_Extracted material:_
==*==

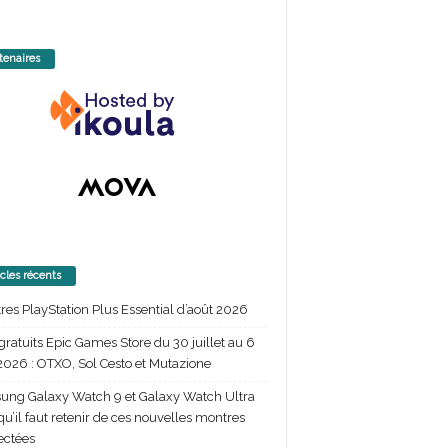
tenaires
icles récents
itres PlayStation Plus Essential d’août 2026
gratuits Epic Games Store du 30 juillet au 6
2026 : OTXO, Sol Cesto et Mutazione
ng Galaxy Watch 9 et Galaxy Watch Ultra
 qu’il faut retenir de ces nouvelles montres
ectées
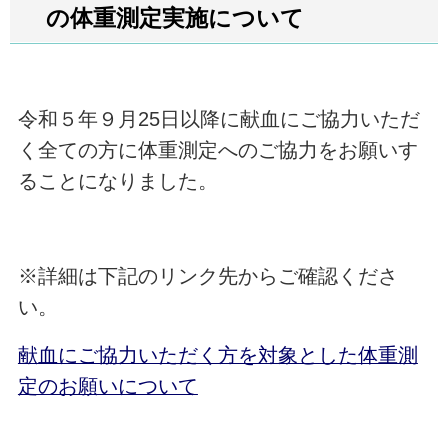
の体重測定実施について
令和５年９月25日以降に献血にご協力いただ
く全ての方に体重測定へのご協力をお願いす
ることになりました。
※詳細は下記のリンク先からご確認くださ
い。
献血にご協力いただく方を対象とした体重測
定のお願いについて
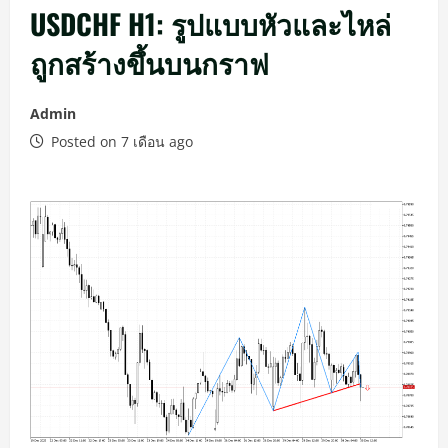
USDCHF H1: รูปแบบหัวและไหล่
ถูกสร้างขึ้นบนกราฟ
Admin
Posted on 7 เดือน ago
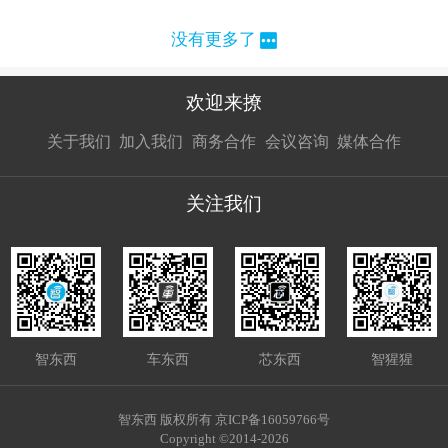
没有更多了
欢迎来撩
扫码加我直
扫码加我直
扫码加我直
关于我们
加入我们
商务合作
会议咨询
媒体合作
接扔简历
接开聊
接开聊
关注我们
智东西
车东西
芯东西
智猩猩
智东西 版权所有 京ICP备16059766号
Copyright ©2014-2026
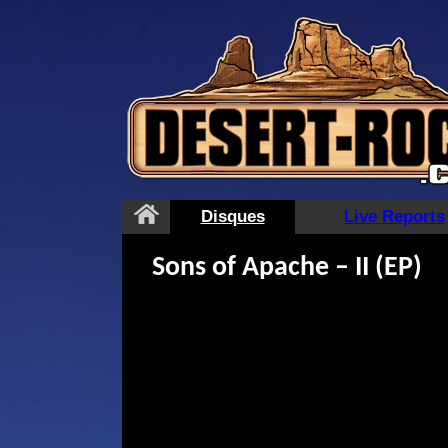
Aller
au
contenu
Disques
Live Reports
Sons of Apache – II (EP)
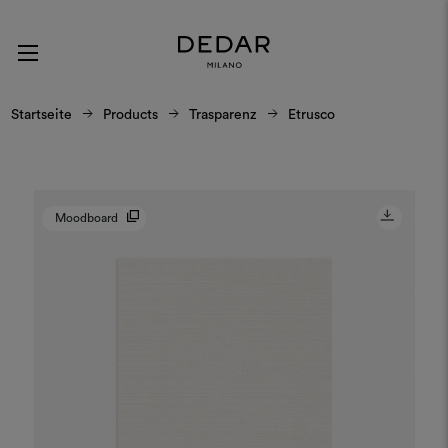
Startseite
Products
Trasparenz
Etrusco
Moodboard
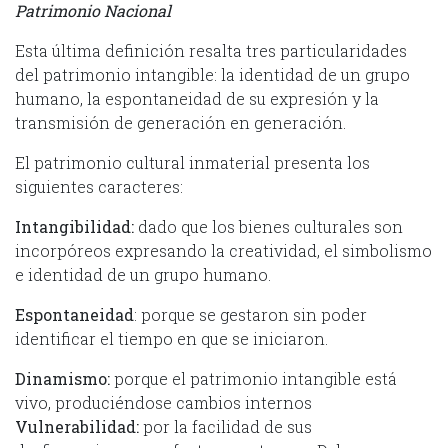
Patrimonio Nacional
Esta última definición resalta tres particularidades
del patrimonio intangible: la identidad de un grupo
humano, la espontaneidad de su expresión y la
transmisión de generación en generación.
El patrimonio cultural inmaterial presenta los
siguientes caracteres:
Intangibilidad:
dado que los bienes culturales son
incorpóreos expresando la creatividad, el simbolismo
e identidad de un grupo humano.
Espontaneidad
: porque se gestaron sin poder
identificar el tiempo en que se iniciaron.
Dinamismo:
porque el patrimonio intangible está
vivo, produciéndose cambios internos
Vulnerabilidad:
por la facilidad de sus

==*==

_Task directions:_ Update the data between the lines holding "Patrimonio Nacional" and "dado que los bienes culturales son", inclusive, so that "particularidades" reads "características" and nothing else changes.

_Output of the exercise:_
Patrimonio Nacional
Esta última definición resalta tres características
del patrimonio intangible: la identidad de un grupo
humano, la espontaneidad de su expresión y la
transmisión de generación en generación.
El patrimonio cultural inmaterial presenta los
siguientes caracteres:
Intangibilidad:
dado que los bienes culturales son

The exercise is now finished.